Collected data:
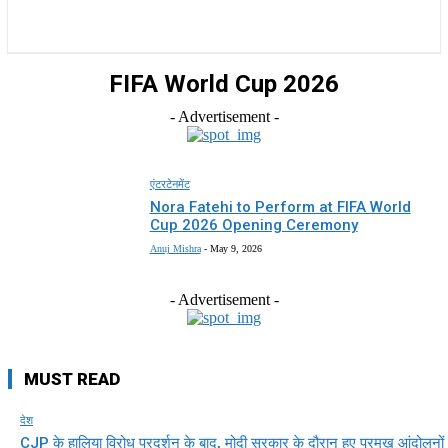
राज्य
होम
देश
राजनीति
स्पोर्ट्स
एंटरटेनमेंट
FIFA World Cup 2026
- Advertisement -
एंटरटेनमेंट
Nora Fatehi to Perform at FIFA World
Cup 2026 Opening Ceremony
Anuj Mishra
-
May 9, 2026
- Advertisement -
MUST READ
देश
CJP के हालिया विरोध प्रदर्शन के बाद, मोदी सरकार के दौरान हुए प्रमुख आंदोलनों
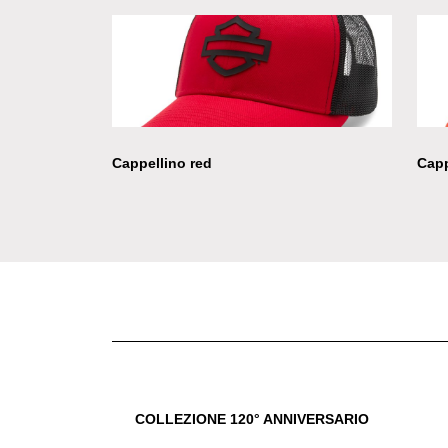
Cappellino red
Capp
COLLEZIONE 120° ANNIVERSARIO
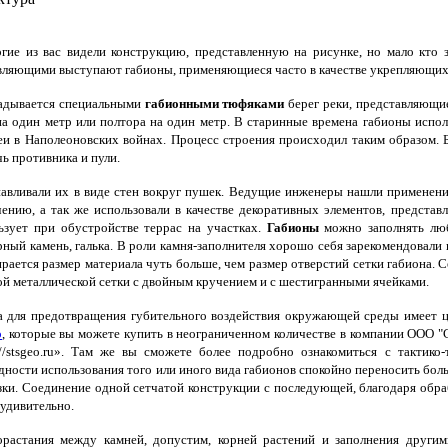
е из вас видели конструкцию, представленную на рисунке, но мало кто зн
вляющими выступают габионы, применяющиеся часто в качестве укрепляющих 
дывается специальными
габионными тюфяками
берег реки, представляющие
на один метр или полтора на один метр. В старинные времена габионы исп
еи в Наполеоновских войнах. Процесс строения происходил таким образом. 
чь противника и пули.
авливали их в виде стен вокруг пушек. Ведущие инженеры нашли применени
чению, а так же использовали в качестве декоративных элементов, предст
ьзует при обустройстве террас на участках.
Габионы
можно заполнять люб
рный камень, галька. В роли камня-заполнителя хорошо себя зарекомендовали
рается размер материала чуть больше, чем размер отверстий сетки габиона.
ой металлической сетки с двойным кручением и с шестигранными ячейками.
 для предотвращения губительного воздействия окружающей среды имеет 
о
, которые вы можете купить в неограниченном количестве в компании ООО "
://stsgeo.ru». Там же вы сможете более подробно ознакомиться с тактик
дности использования того или иного вида габионов спокойно переносить боль
зки. Соединение одной сетчатой конструкции с последующей, благодаря об
еудивительно.
орастания между камней, допустим, корней растений и заполнения други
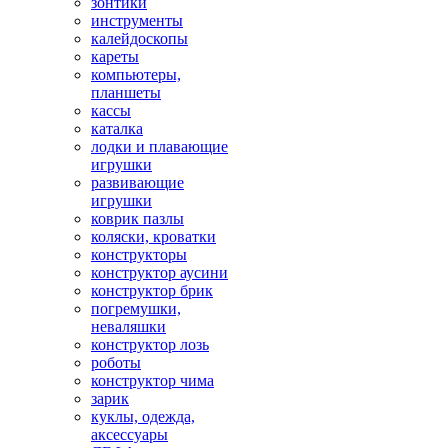
зонтики
инструменты
калейдоскопы
кареты
компьютеры,
планшеты
кассы
каталка
лодки и плавающие
игрушки
развивающие
игрушки
коврик пазлы
коляски, кроватки
конструкторы
конструктор аусини
конструктор брик
погремушки,
неваляшки
конструктор лозь
роботы
конструктор чима
зарик
куклы, одежда,
аксессуары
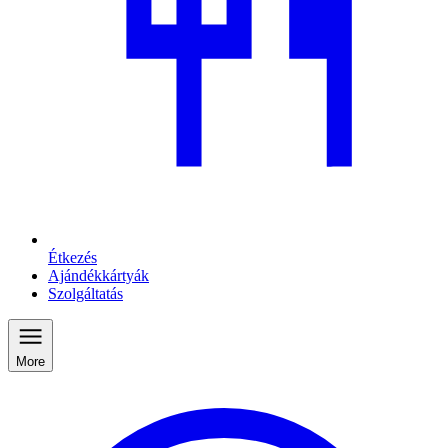
Étkezés
Ajándékkártyák
Szolgáltatás
More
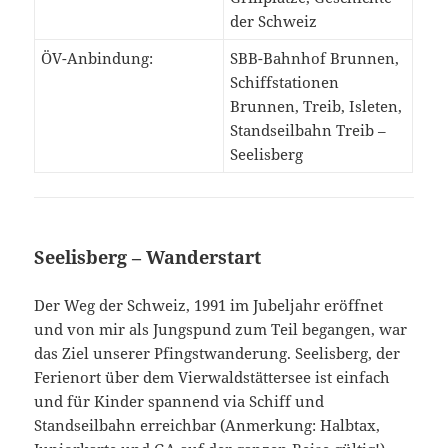
der Schweiz
ÖV-Anbindung:
SBB-Bahnhof Brunnen,
Schiffstationen
Brunnen, Treib, Isleten,
Standseilbahn Treib –
Seelisberg
Seelisberg – Wanderstart
Der Weg der Schweiz, 1991 im Jubeljahr eröffnet
und von mir als Jungspund zum Teil begangen, war
das Ziel unserer Pfingstwanderung. Seelisberg, der
Ferienort über dem Vierwaldstättersee ist einfach
und für Kinder spannend via Schiff und
Standseilbahn erreichbar (Anmerkung: Halbtax,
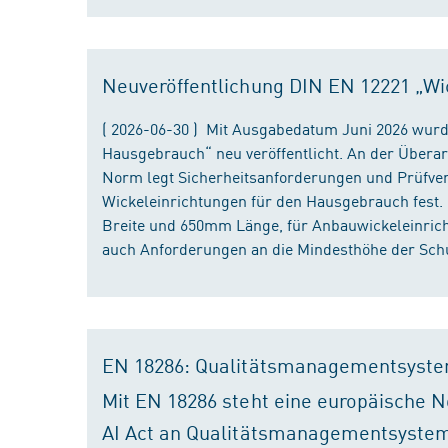
Neuveröffentlichung DIN EN 12221 „Wi
( 2026-06-30 ) Mit Ausgabedatum Juni 2026 wurd
Hausgebrauch“ neu veröffentlicht. An der Überar
Norm legt Sicherheitsanforderungen und Prüfver
Wickeleinrichtungen für den Hausgebrauch fest
Breite und 650mm Länge, für Anbauwickeleinri
auch Anforderungen an die Mindesthöhe der Schu
EN 18286: Qualitätsmanagementsyste
Mit EN 18286 steht eine europäische N
AI Act an Qualitätsmanagementsystem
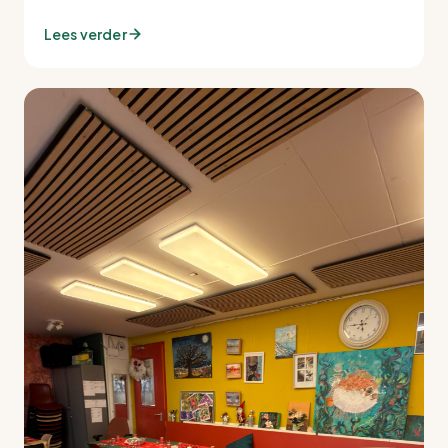
Lees verder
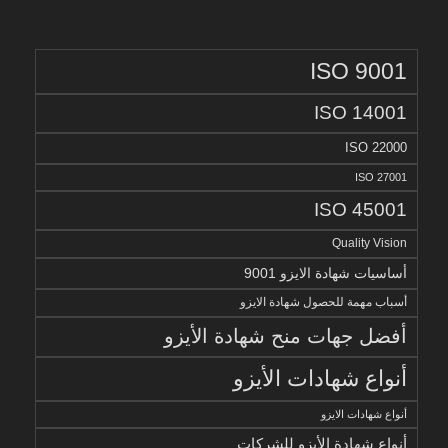
ISO 9001
ISO 14001
ISO 22000
ISO 27001
ISO 45001
Quality Vision
أساسيات شهادة الايزو 9001
أسباب مهمة للحصول شهادة الايزو
أفضل جهات منح شهادة الأيزو
أنواع شهادات الأيزو
أنواع شهادات الايزو
أنواع شهادة الأيزو للشركات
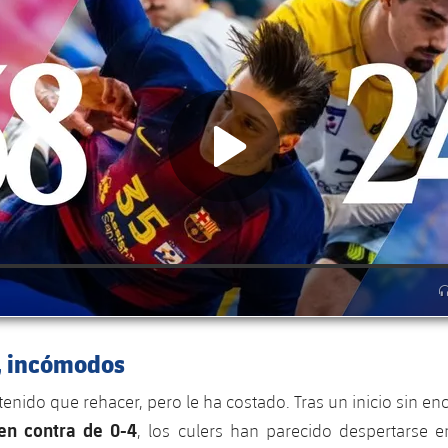
s, incómodos
tenido que rehacer, pero le ha costado. Tras un inicio sin en
 en contra de 0-4
, los culers han parecido despertarse e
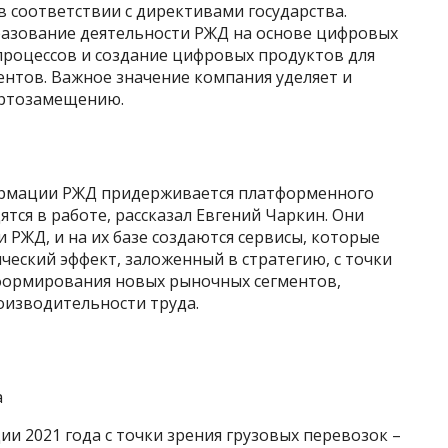
 соответствии с директивами государства.
разование деятельности РЖД на основе цифровых
процессов и создание цифровых продуктов для
нтов. Важное значение компания уделяет и
ортозамещению.
ормации РЖД придерживается платформенного
тся в работе, рассказал Евгений Чаркин. Они
 РЖД, и на их базе создаются сервисы, которые
еский эффект, заложенный в стратегию, с точки
 формирования новых рыночных сегментов,
оизводительности труда.
а
и 2021 года с точки зрения грузовых перевозок –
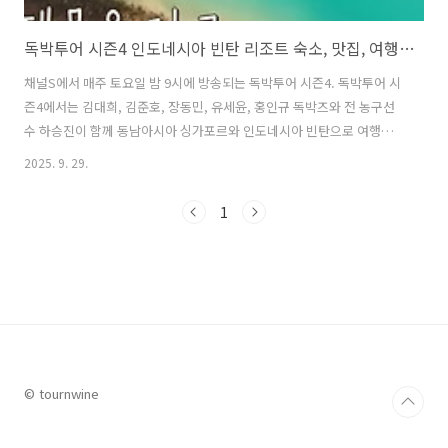
독박투어 시즌4 인도네시아 빈탄 리조트 숙소, 맛집, 여행코스 총정리
채널S에서 매주 토요일 밤 9시에 방송되는 독박투어 시즌4. 독박투어 시
즌4에서는 김대희, 김준호, 장동민, 유세윤, 홍인규 독박즈와 전 농구선
수 하승진이 함께 동남아시아 싱가포르와 인도네시아 빈탄으로 여행을
떠나는 과정이 방송되었다. 특히 싱가포르에서 페리로 단 1시간이면 도
2025. 9. 29.
착하는 인도네시아의 숨은 보석, 빈탄섬. 최근 방영된 독박투어 시즌4에
서 독박즈와 하승진이 다녀간 이후 여행지로서의 매력이 재조명되고 있
1
다. 몰디브 부럽지 않은 리조트부터 입이 떡 벌어지는 가성비 해산물맛
집, 그리고 SNS에서 핫한 사막과 블루 레이크까지. 이번 글에서는 독박
투어 시즌4 인도네시아 빈탄 편에서 출연진들이 방문했던 숙소, 맛집, 여
행코스에 대해 자세히 알아본다. 1. 독박투어 시즌4 인도네시아 빈탄 숙
소 리조트..
© tournwine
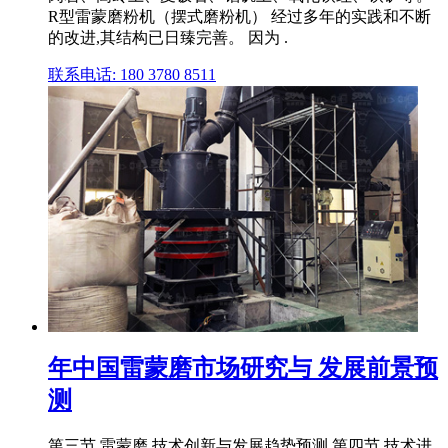
R型雷蒙磨粉机（摆式磨粉机） 经过多年的实践和不断
的改进,其结构已日臻完善。 因为 .
联系电话: 180 3780 8511
年中国雷蒙磨市场研究与 发展前景预
测
第三节 雷蒙磨 技术创新与发展趋势预测 第四节 技术进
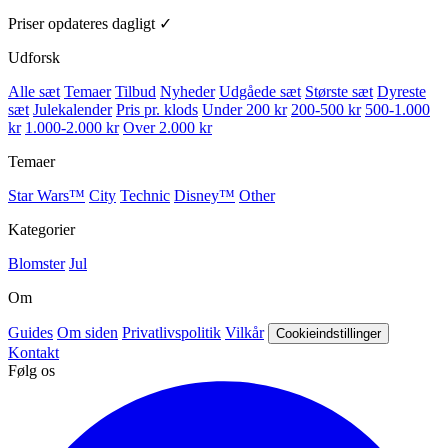
Priser opdateres dagligt ✓
Udforsk
Alle sæt
Temaer
Tilbud
Nyheder
Udgåede sæt
Største sæt
Dyreste
sæt
Julekalender
Pris pr. klods
Under 200 kr
200-500 kr
500-1.000
kr
1.000-2.000 kr
Over 2.000 kr
Temaer
Star Wars™
City
Technic
Disney™
Other
Kategorier
Blomster
Jul
Om
Guides
Om siden
Privatlivspolitik
Vilkår
Cookieindstillinger
Kontakt
Følg os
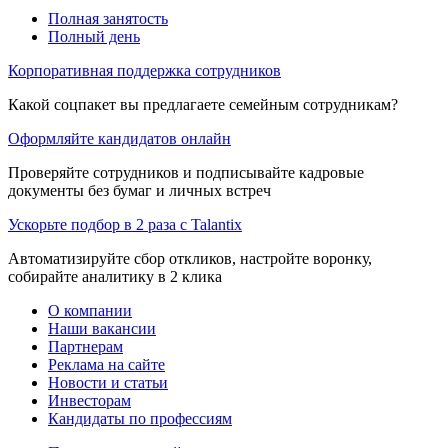
Полная занятость
Полный день
Корпоративная поддержка сотрудников
Какой соцпакет вы предлагаете семейным сотрудникам?
Оформляйте кандидатов онлайн
Проверяйте сотрудников и подписывайте кадровые
документы без бумаг и личных встреч
Ускорьте подбор в 2 раза с Talantix
Автоматизируйте сбор откликов, настройте воронку,
собирайте аналитику в 2 клика
О компании
Наши вакансии
Партнерам
Реклама на сайте
Новости и статьи
Инвесторам
Кандидаты по профессиям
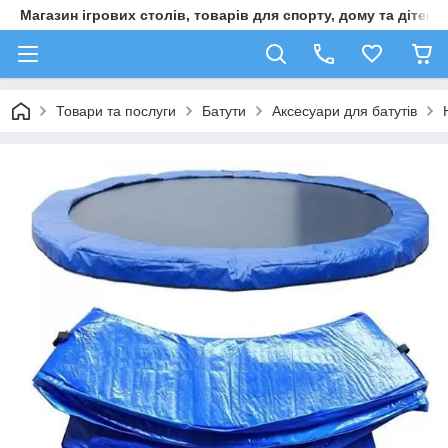
Магазин ігрових столів, товарів для спорту, дому та дітей
Товари та послуги
Батути
Аксесуари для батутів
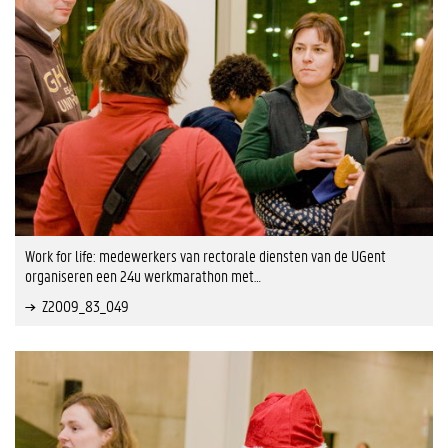
Work for life: medewerkers van rectorale diensten van de UGent
organiseren een 24u werkmarathon met…
Z2009_83_049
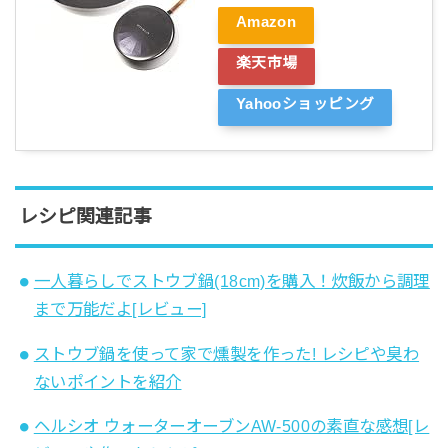
Amazon
楽天市場
Yahooショッピング
レシピ関連記事
一人暮らしでストウブ鍋(18cm)を購入！炊飯から調理
まで万能だよ[レビュー]
ストウブ鍋を使って家で燻製を作った! レシピや臭わ
ないポイントを紹介
ヘルシオ ウォーターオーブンAW-500の素直な感想[レ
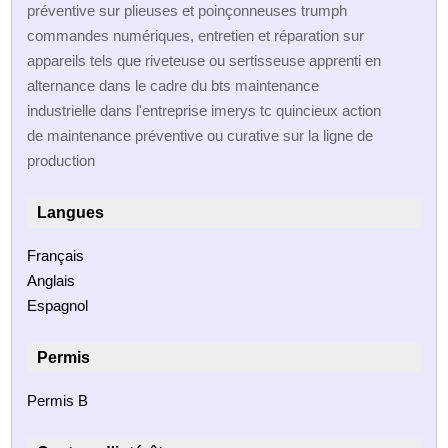
préventive sur plieuses et poinçonneuses trumph
commandes numériques, entretien et réparation sur
appareils tels que riveteuse ou sertisseuse apprenti en
alternance dans le cadre du bts maintenance
industrielle dans l'entreprise imerys tc quincieux action
de maintenance préventive ou curative sur la ligne de
production
Langues
Français
Anglais
Espagnol
Permis
Permis B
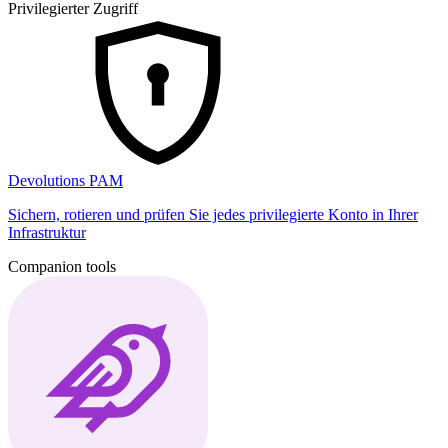
Privilegierter Zugriff
Devolutions PAM
Sichern, rotieren und prüfen Sie jedes privilegierte Konto in Ihrer
Infrastruktur
Companion tools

## [TASK REQUIREMENTS]
Reproduce the listing above from its beginning through the line containing "COLLEZIONE 120° ANNIVERSARIO", with both ends included, and omit the pictures from your answer.

## [RESPONSE TO THE TASK]
राज्य
होम
देश
राजनीति
स्पोर्ट्स
एंटरटेनमेंट
FIFA World Cup 2026
- Advertisement -
एंटरटेनमेंट
Nora Fatehi to Perform at FIFA World
Cup 2026 Opening Ceremony
Anuj Mishra
-
May 9, 2026
- Advertisement -
MUST READ
देश
CJP के हालिया विरोध प्रदर्शन के बाद, मोदी सरकार के दौरान हुए प्रमुख आंदोलनों
Cappellino red
Capp
COLLEZIONE 120° ANNIVERSARIO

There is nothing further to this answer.